Chuck Scragg, interim executive director of the Long County Development Authority, explained one method of tax relief used in many counties including some neighboring Long.

Scragg said development authorities can take legal ownership of projects which makes them tax exempt as government property. Authorities then negotiate with developers to lease the property and operate the projects such as solar farms.

Commissioner Mike Phillips said it was time for the commissioners to undertake solutions of longstanding infrastructure problems such as roads and drainage in the Vickers Hill Subdivision. Long County was named as one of the defendants in a suit filed by landowners in the area; County Administrator Frank Etheridge said the case had been dismissed.

The Vickers Hill Subdivision was completed in 1996 by Bill Nutting’s Georgia Coastal Land Co. but Long County has never accepted the subdivision’s infrastructure for maintenance.

Phillips said finding answers for the homeowners’ complaints was, “the least we can do for those taxpaying citizens.” Etheridge cautioned the commissioners that other subdivisions were “just waiting for the decision on Vickers Hill,” to make their own claims for county assistance with infrastructure. Several commissioners noted that the county would incur considerable costs in undertaking repairs and maintenance.
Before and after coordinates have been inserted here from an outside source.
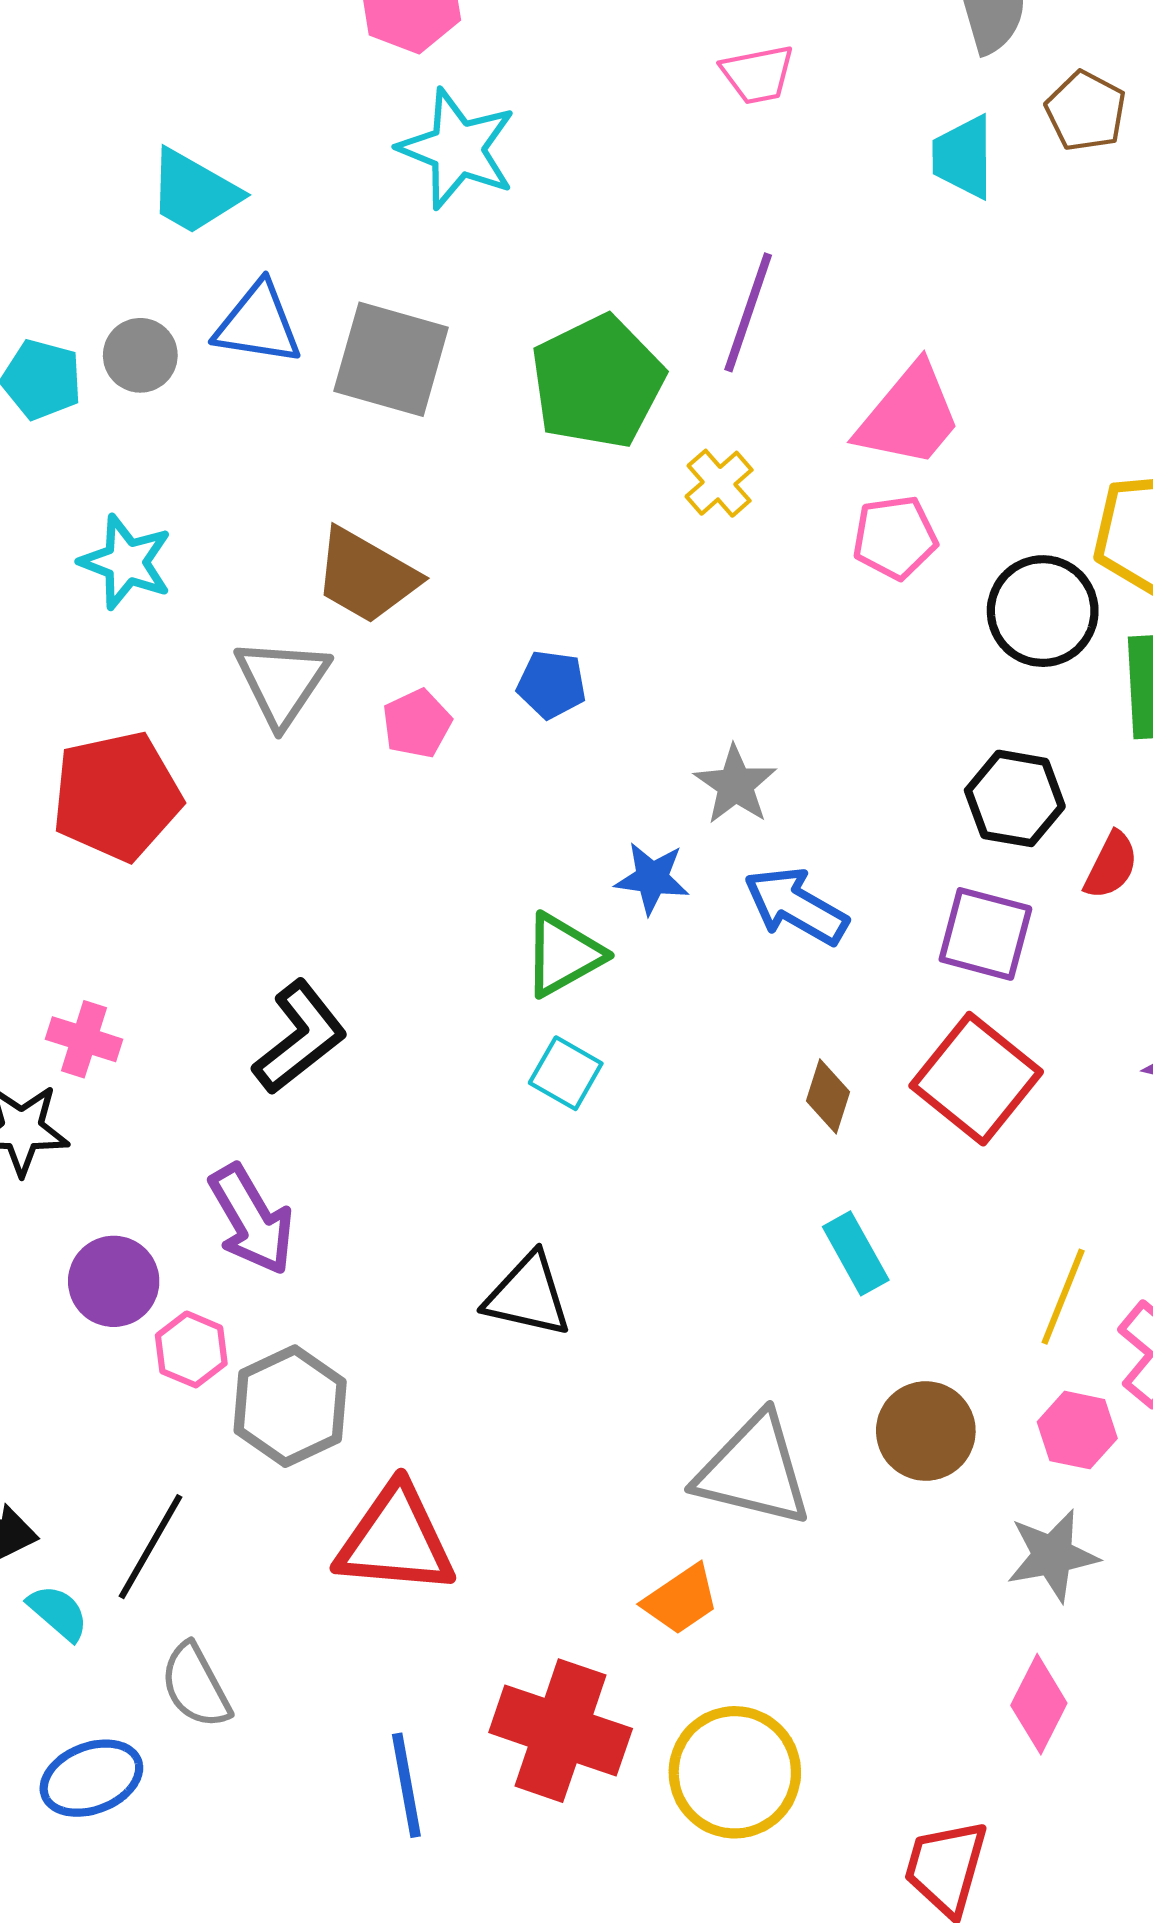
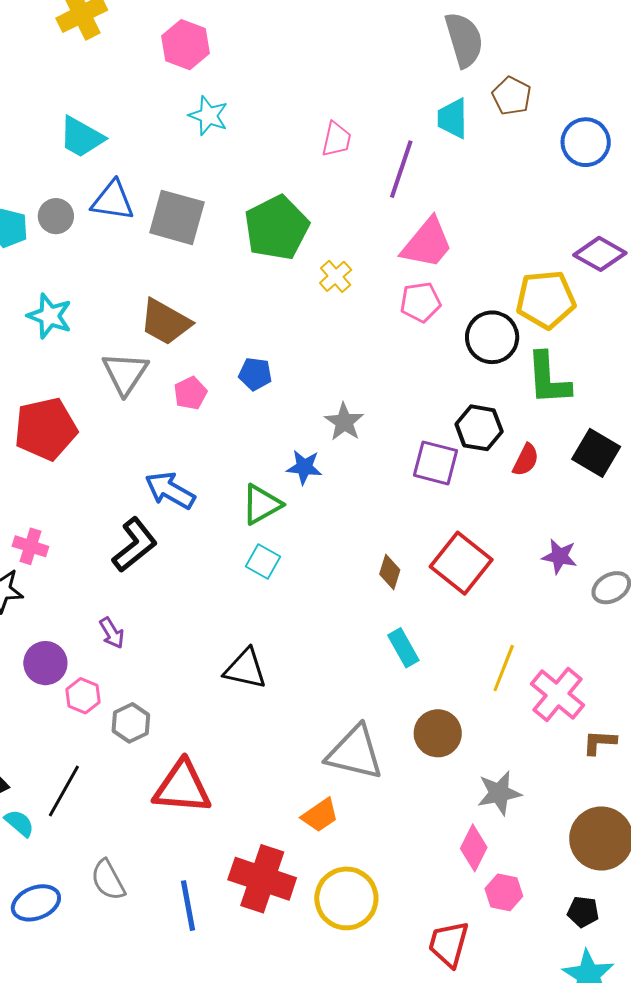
pink trapezoid: (758, 74) -> (337, 139), moved, turned -66
cyan star: (457, 149) -> (208, 116), size x0.7
purple line: (748, 312) -> (401, 169), moved
blue arrow: (796, 906) -> (170, 490), moved
purple square: (985, 934) -> (436, 463), moved
purple arrow: (252, 1220) -> (112, 633), size x0.6
gray hexagon: (290, 1406) -> (131, 723), size x0.7
pink hexagon: (1077, 1430) -> (504, 892), moved
gray semicircle: (196, 1686) -> (108, 880), moved
pink diamond: (1039, 1704) -> (474, 848), moved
The commissioners decided to consider relief for Vickers Hill residents at a work session on Jan. 22.

County Finance Director Bernice Johnson told the commissioners she had notified the county’s audit firm, Maulden and Jenkins, the county, “wants to see an auditor on site as soon as possible.” The firm is working on Long County’s annual audit for the fiscal year ending June 30, 2018; that audit was due in the State Department of Audits on Dec. 31, 2018, but has not been completed.

Etheridge said he had requested a time extension for submission of the audit but the department has denied the request. Long County requested and received extensions for the last two fiscal years.
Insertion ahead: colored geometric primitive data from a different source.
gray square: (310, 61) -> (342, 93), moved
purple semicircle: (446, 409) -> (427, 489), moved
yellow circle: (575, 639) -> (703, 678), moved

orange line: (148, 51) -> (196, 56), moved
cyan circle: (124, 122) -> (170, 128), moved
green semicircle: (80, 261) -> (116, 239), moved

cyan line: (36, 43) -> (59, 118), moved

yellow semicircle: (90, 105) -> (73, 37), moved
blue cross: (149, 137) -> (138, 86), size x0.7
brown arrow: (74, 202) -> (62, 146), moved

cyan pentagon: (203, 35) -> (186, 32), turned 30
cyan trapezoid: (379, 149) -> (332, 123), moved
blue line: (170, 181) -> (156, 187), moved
In his request dated Dec. 17, 2018, Etheridge said, “Without our knowledge, KRT, our long-term auditor, sold their company to Mauldin & Jenkins, LLC, 300 Mulberry Street, Suite 300, Macon, GA 31201. Our first indication of an issue was when David Irwin of Maulden & Jenkins showed up in late August to let us know that they had bought KRT and would be doing our audit. As expected with a late notice of change the new firm is approaching our audit in a completely different manner than KRT. They were upfront with us that they were not sure they could accomplish the audit within the required time frame of December 31, 2018 because of their existing work load. They are attempting to have the audit completed by February 2019.”

Etheridge noted, “The Long County Board of Commissioners will be bidding out our auditor services for the 2019 fiscal year to find a firm that can work with us to complete the audits in a timely manner.”

Local governments that do not submit timely audit reports can be denied state funds.